According to an embodiment, there is presented a light fixture wherein the converging optical component, such as a first converging optical component, placed between the one or more color filters and the optical gate comprises, such as consists of, one or more aspherical converging lenses. According to an embodiment, there is presented a light fixture wherein the converging optical component, such as a second converging optical component, placed between the one or more color filters and the light collector comprises, such as consists of, one or more aspherical converging lenses. An advantage of employing aspherical lenses may be that optical properties, such as source-to-gate efficiency may be improved relative to spherical lenses.
According to an embodiment, there is presented a light fixture wherein the converging optical component), such as a first converging optical component, placed between the one or more color filters and the optical gate comprises one or more plano-aspherical converging lenses having a Conic constant above 0, such as above 1, such as above 2, such as above 3, such as above 4, such as above 5. According to an embodiment, there is presented a light fixture wherein the converging optical component, such as a second converging optical component, placed between the one or more color filters and the light collector comprises one or more plano-aspherical lenses having a Conic constant below 0, such as below −1, such as below −2, such as below −3, such as below −4, such as below −5.

#### [Source data]
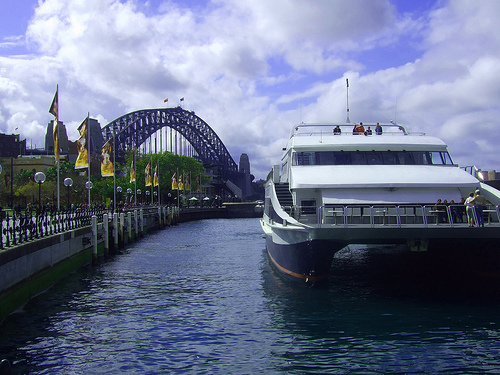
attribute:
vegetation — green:
[2, 155, 211, 205]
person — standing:
[475, 186, 484, 229]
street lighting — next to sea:
[31, 167, 168, 199]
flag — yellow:
[74, 115, 89, 168]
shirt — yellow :
[467, 192, 489, 207]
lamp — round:
[33, 167, 48, 227]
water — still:
[66, 280, 498, 373]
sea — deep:
[16, 266, 497, 374]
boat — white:
[263, 107, 498, 326]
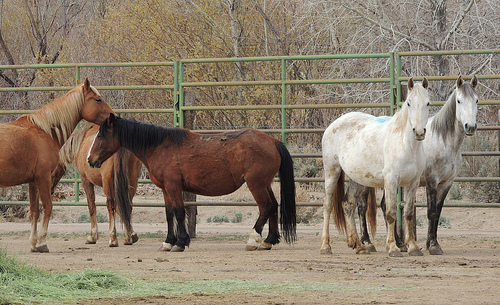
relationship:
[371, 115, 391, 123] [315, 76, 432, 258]
mark painted on horse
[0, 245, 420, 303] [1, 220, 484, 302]
grass thrown on ground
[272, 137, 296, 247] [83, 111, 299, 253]
tail belonging to horse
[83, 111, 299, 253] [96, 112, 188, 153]
horse growing mane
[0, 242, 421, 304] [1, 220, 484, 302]
grass scattered on ground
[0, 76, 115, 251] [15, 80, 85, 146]
horse growing mane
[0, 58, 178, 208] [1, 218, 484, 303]
panel bordering corral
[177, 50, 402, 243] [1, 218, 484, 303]
panel bordering corral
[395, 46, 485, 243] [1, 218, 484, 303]
panel bordering corral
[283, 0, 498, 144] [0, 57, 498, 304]
tree behind corral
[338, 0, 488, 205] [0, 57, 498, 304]
tree behind corral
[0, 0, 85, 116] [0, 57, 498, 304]
tree behind corral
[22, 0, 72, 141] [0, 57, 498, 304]
tree behind corral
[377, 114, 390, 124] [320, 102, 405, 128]
mark on back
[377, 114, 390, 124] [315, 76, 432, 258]
mark on horse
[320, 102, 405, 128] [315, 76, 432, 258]
back on horse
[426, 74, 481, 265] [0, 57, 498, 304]
horse standing in a corral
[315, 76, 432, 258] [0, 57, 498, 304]
horse standing in a corral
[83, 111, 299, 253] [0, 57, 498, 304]
horse standing in a corral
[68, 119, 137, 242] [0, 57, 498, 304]
horse standing in a corral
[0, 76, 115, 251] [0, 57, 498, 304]
horse standing in a corral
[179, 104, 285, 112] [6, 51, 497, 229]
pole on fence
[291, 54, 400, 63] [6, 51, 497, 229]
pole on fence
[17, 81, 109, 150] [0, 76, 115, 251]
mane on horse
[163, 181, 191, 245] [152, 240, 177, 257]
leg with hooves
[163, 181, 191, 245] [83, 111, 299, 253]
leg of a horse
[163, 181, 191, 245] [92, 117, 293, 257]
leg of a horse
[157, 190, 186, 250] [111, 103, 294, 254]
leg of a horse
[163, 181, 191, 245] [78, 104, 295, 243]
leg of a horse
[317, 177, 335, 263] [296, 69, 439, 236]
leg of a horse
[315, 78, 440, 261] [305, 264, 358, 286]
horse on the ground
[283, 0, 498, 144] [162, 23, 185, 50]
tree has leaves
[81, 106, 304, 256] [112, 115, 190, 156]
horse has mane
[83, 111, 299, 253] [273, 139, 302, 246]
horse has tail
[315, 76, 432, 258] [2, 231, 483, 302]
horse on dirt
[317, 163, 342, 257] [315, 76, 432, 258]
leg of horse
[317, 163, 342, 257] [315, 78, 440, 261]
leg of horse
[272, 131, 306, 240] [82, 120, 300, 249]
tail of horse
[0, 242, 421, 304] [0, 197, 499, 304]
grass on floor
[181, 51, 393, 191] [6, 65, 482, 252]
poles next to horse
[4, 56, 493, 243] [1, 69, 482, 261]
fence near horses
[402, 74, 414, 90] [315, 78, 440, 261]
ear on horse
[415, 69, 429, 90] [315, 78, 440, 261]
ear on horse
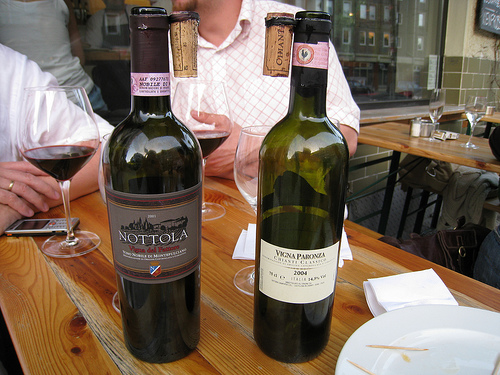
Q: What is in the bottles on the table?
A: Wine.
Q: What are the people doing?
A: Drinking wine and talking.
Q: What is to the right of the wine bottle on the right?
A: A white plate.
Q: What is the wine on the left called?
A: Nottola.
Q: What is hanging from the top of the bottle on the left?
A: A cork.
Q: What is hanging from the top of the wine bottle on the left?
A: A cork.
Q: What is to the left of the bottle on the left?
A: A glass of red wine.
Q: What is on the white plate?
A: Toothpicks.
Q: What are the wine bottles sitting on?
A: A wood table.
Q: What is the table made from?
A: Wood.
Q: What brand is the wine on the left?
A: Nottola.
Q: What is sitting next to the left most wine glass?
A: A phone.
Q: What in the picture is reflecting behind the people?
A: A window.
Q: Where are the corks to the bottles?
A: Attached to the neck of the bottles.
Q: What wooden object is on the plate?
A: Toothpicks.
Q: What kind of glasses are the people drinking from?
A: Wine glasses.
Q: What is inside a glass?
A: Red wine.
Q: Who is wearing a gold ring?
A: A person.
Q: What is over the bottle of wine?
A: A label.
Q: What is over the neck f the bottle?
A: A label.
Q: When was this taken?
A: Daytime.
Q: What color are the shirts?
A: White.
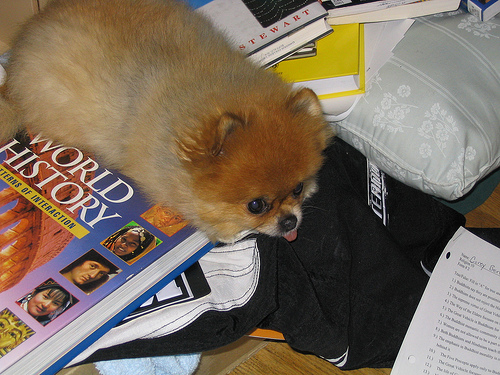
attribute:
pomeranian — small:
[15, 19, 344, 276]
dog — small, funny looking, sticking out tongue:
[186, 94, 313, 207]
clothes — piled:
[232, 260, 399, 347]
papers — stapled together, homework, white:
[449, 246, 490, 364]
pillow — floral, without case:
[373, 26, 488, 205]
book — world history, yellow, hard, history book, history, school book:
[7, 145, 191, 338]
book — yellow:
[272, 40, 359, 109]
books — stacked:
[219, 19, 312, 81]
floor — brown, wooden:
[262, 349, 299, 368]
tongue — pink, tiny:
[280, 229, 303, 245]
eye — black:
[238, 193, 289, 240]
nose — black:
[270, 212, 313, 246]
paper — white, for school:
[438, 240, 461, 274]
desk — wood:
[466, 209, 497, 226]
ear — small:
[288, 97, 330, 131]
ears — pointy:
[197, 96, 351, 135]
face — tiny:
[232, 133, 328, 253]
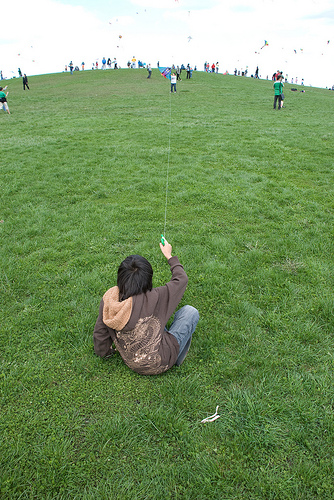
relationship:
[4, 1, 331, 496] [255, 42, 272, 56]
scene shows kite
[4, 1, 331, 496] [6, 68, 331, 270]
scene shows grassy knoll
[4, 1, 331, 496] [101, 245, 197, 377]
scene shows a boy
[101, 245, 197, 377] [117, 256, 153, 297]
boy has hair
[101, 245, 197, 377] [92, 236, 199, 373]
boy has a boy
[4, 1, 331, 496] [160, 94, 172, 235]
scene shows a string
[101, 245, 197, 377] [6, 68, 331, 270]
boy resting upon grassy knoll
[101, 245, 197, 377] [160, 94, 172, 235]
boy holds onto kite string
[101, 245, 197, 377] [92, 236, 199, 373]
boy has boy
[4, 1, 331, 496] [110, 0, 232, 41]
scene shows kites in sky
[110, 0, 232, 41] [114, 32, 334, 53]
sky has flying kites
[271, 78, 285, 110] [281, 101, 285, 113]
person has bag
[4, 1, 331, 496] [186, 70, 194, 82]
scene shows child and person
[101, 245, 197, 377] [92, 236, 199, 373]
boy wearing brown boy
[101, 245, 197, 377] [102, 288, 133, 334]
boy has hood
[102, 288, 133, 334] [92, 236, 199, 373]
hood belongs on boy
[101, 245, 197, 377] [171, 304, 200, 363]
boy has jeans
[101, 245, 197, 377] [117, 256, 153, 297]
boy has black hair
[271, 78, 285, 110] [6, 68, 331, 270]
person standing on grassy knoll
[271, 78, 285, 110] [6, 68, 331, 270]
person stands tall upon grassy knoll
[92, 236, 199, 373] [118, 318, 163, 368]
boy features dragon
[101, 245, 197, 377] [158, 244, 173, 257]
boy has hand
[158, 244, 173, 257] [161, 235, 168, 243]
hand has something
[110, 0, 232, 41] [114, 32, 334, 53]
sky has colorful flying kites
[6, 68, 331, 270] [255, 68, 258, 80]
grassy knoll has person standing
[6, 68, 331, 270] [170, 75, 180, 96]
grassy knoll has standing person in white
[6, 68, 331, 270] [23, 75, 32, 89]
grassy knoll has standing person in black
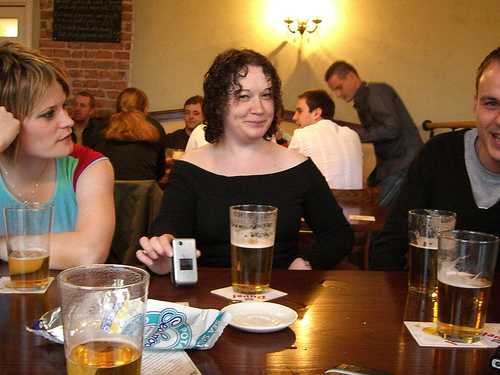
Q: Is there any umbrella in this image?
A: No, there are no umbrellas.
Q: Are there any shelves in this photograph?
A: No, there are no shelves.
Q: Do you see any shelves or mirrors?
A: No, there are no shelves or mirrors.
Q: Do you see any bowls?
A: No, there are no bowls.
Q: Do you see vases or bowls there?
A: No, there are no bowls or vases.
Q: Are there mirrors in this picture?
A: No, there are no mirrors.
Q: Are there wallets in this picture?
A: No, there are no wallets.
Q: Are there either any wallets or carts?
A: No, there are no wallets or carts.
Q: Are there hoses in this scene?
A: No, there are no hoses.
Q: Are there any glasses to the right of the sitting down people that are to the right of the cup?
A: Yes, there are glasses to the right of the people.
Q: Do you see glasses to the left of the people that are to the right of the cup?
A: No, the glasses are to the right of the people.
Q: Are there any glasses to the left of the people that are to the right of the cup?
A: No, the glasses are to the right of the people.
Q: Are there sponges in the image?
A: No, there are no sponges.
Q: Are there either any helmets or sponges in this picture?
A: No, there are no sponges or helmets.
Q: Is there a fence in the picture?
A: No, there are no fences.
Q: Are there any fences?
A: No, there are no fences.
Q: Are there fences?
A: No, there are no fences.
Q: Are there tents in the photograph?
A: No, there are no tents.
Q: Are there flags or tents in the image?
A: No, there are no tents or flags.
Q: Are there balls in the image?
A: No, there are no balls.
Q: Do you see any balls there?
A: No, there are no balls.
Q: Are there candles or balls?
A: No, there are no balls or candles.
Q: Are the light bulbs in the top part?
A: Yes, the light bulbs are in the top of the image.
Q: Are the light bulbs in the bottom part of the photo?
A: No, the light bulbs are in the top of the image.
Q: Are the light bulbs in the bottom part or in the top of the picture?
A: The light bulbs are in the top of the image.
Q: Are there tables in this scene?
A: Yes, there is a table.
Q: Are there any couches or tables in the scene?
A: Yes, there is a table.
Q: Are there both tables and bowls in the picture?
A: No, there is a table but no bowls.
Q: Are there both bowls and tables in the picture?
A: No, there is a table but no bowls.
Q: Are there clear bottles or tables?
A: Yes, there is a clear table.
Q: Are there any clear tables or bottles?
A: Yes, there is a clear table.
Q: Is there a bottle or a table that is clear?
A: Yes, the table is clear.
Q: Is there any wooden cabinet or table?
A: Yes, there is a wood table.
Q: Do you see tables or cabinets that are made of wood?
A: Yes, the table is made of wood.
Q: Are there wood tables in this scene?
A: Yes, there is a wood table.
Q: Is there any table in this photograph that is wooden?
A: Yes, there is a table that is wooden.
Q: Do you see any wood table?
A: Yes, there is a table that is made of wood.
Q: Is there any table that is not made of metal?
A: Yes, there is a table that is made of wood.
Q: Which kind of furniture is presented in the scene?
A: The furniture is a table.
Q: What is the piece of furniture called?
A: The piece of furniture is a table.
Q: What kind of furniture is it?
A: The piece of furniture is a table.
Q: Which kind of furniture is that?
A: That is a table.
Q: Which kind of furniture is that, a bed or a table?
A: That is a table.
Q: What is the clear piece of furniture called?
A: The piece of furniture is a table.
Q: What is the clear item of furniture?
A: The piece of furniture is a table.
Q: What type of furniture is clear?
A: The furniture is a table.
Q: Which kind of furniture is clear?
A: The furniture is a table.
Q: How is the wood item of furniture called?
A: The piece of furniture is a table.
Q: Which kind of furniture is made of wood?
A: The furniture is a table.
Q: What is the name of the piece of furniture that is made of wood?
A: The piece of furniture is a table.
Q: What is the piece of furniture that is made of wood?
A: The piece of furniture is a table.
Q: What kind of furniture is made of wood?
A: The furniture is a table.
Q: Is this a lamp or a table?
A: This is a table.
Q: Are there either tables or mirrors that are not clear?
A: No, there is a table but it is clear.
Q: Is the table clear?
A: Yes, the table is clear.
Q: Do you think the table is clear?
A: Yes, the table is clear.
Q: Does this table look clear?
A: Yes, the table is clear.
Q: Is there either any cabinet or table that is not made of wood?
A: No, there is a table but it is made of wood.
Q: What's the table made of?
A: The table is made of wood.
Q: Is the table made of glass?
A: No, the table is made of wood.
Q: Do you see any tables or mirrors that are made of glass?
A: No, there is a table but it is made of wood.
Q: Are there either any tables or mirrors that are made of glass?
A: No, there is a table but it is made of wood.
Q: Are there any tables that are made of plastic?
A: No, there is a table but it is made of wood.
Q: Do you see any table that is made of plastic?
A: No, there is a table but it is made of wood.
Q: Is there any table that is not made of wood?
A: No, there is a table but it is made of wood.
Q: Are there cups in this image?
A: Yes, there is a cup.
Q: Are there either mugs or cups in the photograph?
A: Yes, there is a cup.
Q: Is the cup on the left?
A: Yes, the cup is on the left of the image.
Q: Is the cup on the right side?
A: No, the cup is on the left of the image.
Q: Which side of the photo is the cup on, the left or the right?
A: The cup is on the left of the image.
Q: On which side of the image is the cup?
A: The cup is on the left of the image.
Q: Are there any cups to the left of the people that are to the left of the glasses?
A: Yes, there is a cup to the left of the people.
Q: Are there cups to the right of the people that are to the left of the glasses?
A: No, the cup is to the left of the people.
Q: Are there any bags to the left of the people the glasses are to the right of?
A: No, there is a cup to the left of the people.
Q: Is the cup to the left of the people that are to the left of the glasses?
A: Yes, the cup is to the left of the people.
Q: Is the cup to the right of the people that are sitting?
A: No, the cup is to the left of the people.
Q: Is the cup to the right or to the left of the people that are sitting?
A: The cup is to the left of the people.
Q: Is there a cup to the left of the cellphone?
A: Yes, there is a cup to the left of the cellphone.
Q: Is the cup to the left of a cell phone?
A: Yes, the cup is to the left of a cell phone.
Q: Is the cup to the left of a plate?
A: No, the cup is to the left of a cell phone.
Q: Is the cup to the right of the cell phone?
A: No, the cup is to the left of the cell phone.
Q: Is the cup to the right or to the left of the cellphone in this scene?
A: The cup is to the left of the cellphone.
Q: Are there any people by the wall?
A: Yes, there are people by the wall.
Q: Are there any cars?
A: No, there are no cars.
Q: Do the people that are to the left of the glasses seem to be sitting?
A: Yes, the people are sitting.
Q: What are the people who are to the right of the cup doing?
A: The people are sitting.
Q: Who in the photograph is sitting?
A: The people are sitting.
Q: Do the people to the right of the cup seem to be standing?
A: No, the people are sitting.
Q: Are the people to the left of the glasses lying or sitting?
A: The people are sitting.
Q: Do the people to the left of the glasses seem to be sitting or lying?
A: The people are sitting.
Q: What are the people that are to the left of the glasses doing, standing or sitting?
A: The people are sitting.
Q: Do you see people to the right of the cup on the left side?
A: Yes, there are people to the right of the cup.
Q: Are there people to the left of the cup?
A: No, the people are to the right of the cup.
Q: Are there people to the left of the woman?
A: No, the people are to the right of the woman.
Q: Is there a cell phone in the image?
A: Yes, there is a cell phone.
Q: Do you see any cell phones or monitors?
A: Yes, there is a cell phone.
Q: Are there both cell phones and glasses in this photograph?
A: Yes, there are both a cell phone and glasses.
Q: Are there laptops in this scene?
A: No, there are no laptops.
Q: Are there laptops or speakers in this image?
A: No, there are no laptops or speakers.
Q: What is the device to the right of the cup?
A: The device is a cell phone.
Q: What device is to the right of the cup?
A: The device is a cell phone.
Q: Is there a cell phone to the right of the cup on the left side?
A: Yes, there is a cell phone to the right of the cup.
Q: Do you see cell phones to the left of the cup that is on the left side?
A: No, the cell phone is to the right of the cup.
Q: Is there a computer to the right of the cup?
A: No, there is a cell phone to the right of the cup.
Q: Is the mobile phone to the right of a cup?
A: Yes, the mobile phone is to the right of a cup.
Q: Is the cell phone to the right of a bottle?
A: No, the cell phone is to the right of a cup.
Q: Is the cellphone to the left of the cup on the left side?
A: No, the cellphone is to the right of the cup.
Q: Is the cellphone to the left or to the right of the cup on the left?
A: The cellphone is to the right of the cup.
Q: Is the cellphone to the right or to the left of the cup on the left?
A: The cellphone is to the right of the cup.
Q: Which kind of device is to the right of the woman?
A: The device is a cell phone.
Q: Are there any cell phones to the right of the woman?
A: Yes, there is a cell phone to the right of the woman.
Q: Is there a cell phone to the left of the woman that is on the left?
A: No, the cell phone is to the right of the woman.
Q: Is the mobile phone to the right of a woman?
A: Yes, the mobile phone is to the right of a woman.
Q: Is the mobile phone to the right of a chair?
A: No, the mobile phone is to the right of a woman.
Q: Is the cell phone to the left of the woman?
A: No, the cell phone is to the right of the woman.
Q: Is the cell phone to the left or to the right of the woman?
A: The cell phone is to the right of the woman.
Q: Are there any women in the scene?
A: Yes, there is a woman.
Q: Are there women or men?
A: Yes, there is a woman.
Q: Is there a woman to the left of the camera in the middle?
A: Yes, there is a woman to the left of the camera.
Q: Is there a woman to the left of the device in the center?
A: Yes, there is a woman to the left of the camera.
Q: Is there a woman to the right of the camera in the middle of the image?
A: No, the woman is to the left of the camera.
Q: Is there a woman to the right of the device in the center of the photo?
A: No, the woman is to the left of the camera.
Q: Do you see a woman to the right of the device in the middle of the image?
A: No, the woman is to the left of the camera.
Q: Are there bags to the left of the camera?
A: No, there is a woman to the left of the camera.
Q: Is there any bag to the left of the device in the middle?
A: No, there is a woman to the left of the camera.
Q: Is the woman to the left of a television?
A: No, the woman is to the left of a camera.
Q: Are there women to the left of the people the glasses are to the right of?
A: Yes, there is a woman to the left of the people.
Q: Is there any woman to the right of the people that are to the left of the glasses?
A: No, the woman is to the left of the people.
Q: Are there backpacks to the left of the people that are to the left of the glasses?
A: No, there is a woman to the left of the people.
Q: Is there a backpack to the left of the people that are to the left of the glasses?
A: No, there is a woman to the left of the people.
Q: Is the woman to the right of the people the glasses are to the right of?
A: No, the woman is to the left of the people.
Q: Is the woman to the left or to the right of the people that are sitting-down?
A: The woman is to the left of the people.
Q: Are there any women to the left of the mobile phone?
A: Yes, there is a woman to the left of the mobile phone.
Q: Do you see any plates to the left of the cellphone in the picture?
A: No, there is a woman to the left of the cellphone.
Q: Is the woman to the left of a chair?
A: No, the woman is to the left of the cell phone.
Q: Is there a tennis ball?
A: No, there are no tennis balls.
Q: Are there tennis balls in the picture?
A: No, there are no tennis balls.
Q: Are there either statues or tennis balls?
A: No, there are no tennis balls or statues.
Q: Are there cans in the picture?
A: No, there are no cans.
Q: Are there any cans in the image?
A: No, there are no cans.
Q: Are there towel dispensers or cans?
A: No, there are no cans or towel dispensers.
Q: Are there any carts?
A: No, there are no carts.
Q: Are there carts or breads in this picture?
A: No, there are no carts or breads.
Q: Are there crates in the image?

#### [Exercise instructions]
Print the full passage on light fixture lenses, word for word. This material has no connection to the passage on light fixture lenses.

#### [Written response]
According to an embodiment, there is presented a light fixture wherein the converging optical component, such as a first converging optical component, placed between the one or more color filters and the optical gate comprises, such as consists of, one or more aspherical converging lenses. According to an embodiment, there is presented a light fixture wherein the converging optical component, such as a second converging optical component, placed between the one or more color filters and the light collector comprises, such as consists of, one or more aspherical converging lenses. An advantage of employing aspherical lenses may be that optical properties, such as source-to-gate efficiency may be improved relative to spherical lenses.
According to an embodiment, there is presented a light fixture wherein the converging optical component), such as a first converging optical component, placed between the one or more color filters and the optical gate comprises one or more plano-aspherical converging lenses having a Conic constant above 0, such as above 1, such as above 2, such as above 3, such as above 4, such as above 5. According to an embodiment, there is presented a light fixture wherein the converging optical component, such as a second converging optical component, placed between the one or more color filters and the light collector comprises one or more plano-aspherical lenses having a Conic constant below 0, such as below −1, such as below −2, such as below −3, such as below −4, such as below −5.